╭─ The data

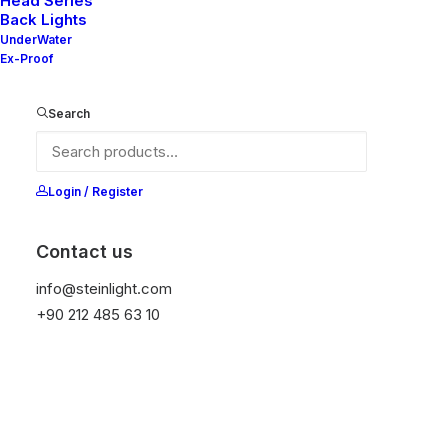
Head Series
Back Lights
UnderWater
Ex-Proof
Nelly H25-2
Search
Nelly H25-1
Login / Register
Contact us
info@steinlight.com
Nelly H25-2X3
+90 212 485 63 10
Nelly H25-2X2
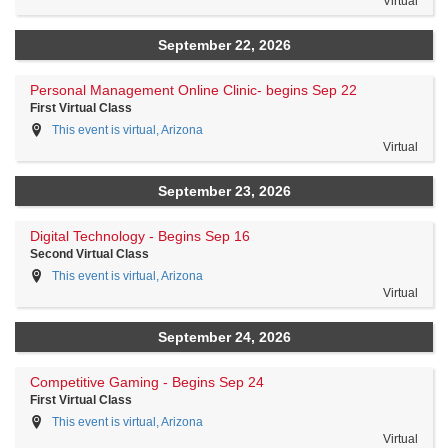
Virtual
September 22, 2026
Personal Management Online Clinic- begins Sep 22
First Virtual Class
This event is virtual, Arizona
Virtual
September 23, 2026
Digital Technology - Begins Sep 16
Second Virtual Class
This event is virtual, Arizona
Virtual
September 24, 2026
Competitive Gaming - Begins Sep 24
First Virtual Class
This event is virtual, Arizona
Virtual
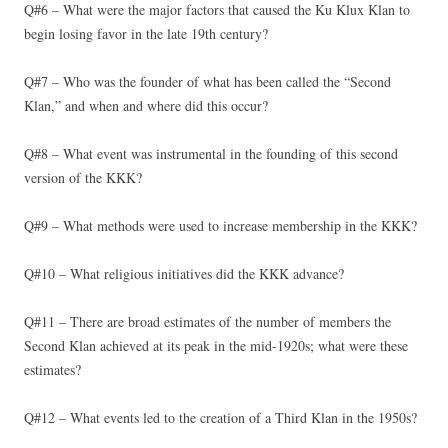
Q#6 – What were the major factors that caused the Ku Klux Klan to
begin losing favor in the late 19th century?
Q#7 – Who was the founder of what has been called the “Second
Klan,” and when and where did this occur?
Q#8 – What event was instrumental in the founding of this second
version of the KKK?
Q#9 – What methods were used to increase membership in the KKK?
Q#10 – What religious initiatives did the KKK advance?
Q#11 – There are broad estimates of the number of members the
Second Klan achieved at its peak in the mid-1920s; what were these
estimates?
Q#12 – What events led to the creation of a Third Klan in the 1950s?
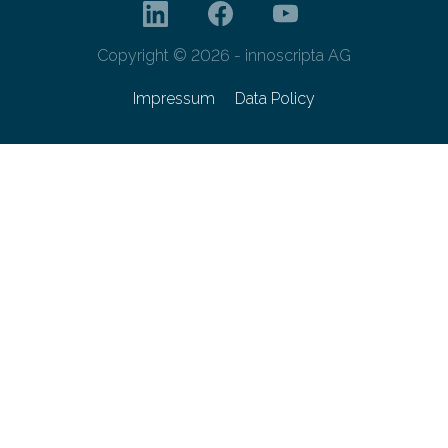
Copyright © 2026 - innoscripta AG
Impressum
Data Policy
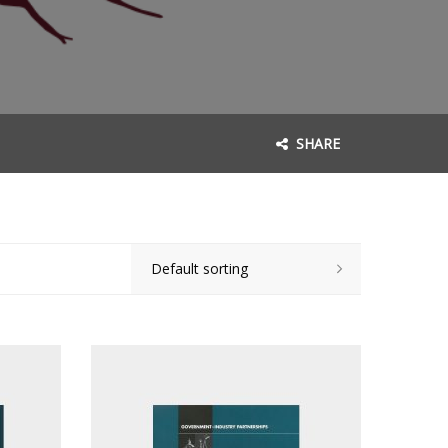
SHARE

╰─

:: Written task ::
Render the text lines from every item above as a single numbered list, skipping any blank lines and leaving the pictures out.

:: Answer section ::
1. Head Series
2. Back Lights
3. UnderWater
4. Ex-Proof
5. Nelly H25-2
6. Search
7. Nelly H25-1
8. Login / Register
9. Contact us
10. info@steinlight.com
11. Nelly H25-2X3
12. +90 212 485 63 10
13. Nelly H25-2X2
14. Virtual
15. September 22, 2026
16. Personal Management Online Clinic- begins Sep 22
17. First Virtual Class
18. This event is virtual, Arizona
19. Virtual
20. September 23, 2026
21. Digital Technology - Begins Sep 16
22. Second Virtual Class
23. This event is virtual, Arizona
24. Virtual
25. September 24, 2026
26. Competitive Gaming - Begins Sep 24
27. First Virtual Class
28. This event is virtual, Arizona
29. Virtual
30. Q#6 – What were the major factors that caused the Ku Klux Klan to
31. begin losing favor in the late 19th century?
32. Q#7 – Who was the founder of what has been called the “Second
33. Klan,” and when and where did this occur?
34. Q#8 – What event was instrumental in the founding of this second
35. version of the KKK?
36. Q#9 – What methods were used to increase membership in the KKK?
37. Q#10 – What religious initiatives did the KKK advance?
38. Q#11 – There are broad estimates of the number of members the
39. Second Klan achieved at its peak in the mid-1920s; what were these
40. estimates?
41. Q#12 – What events led to the creation of a Third Klan in the 1950s?
42. Copyright © 2026 - innoscripta AG
43. Impressum
44. Data Policy
45. SHARE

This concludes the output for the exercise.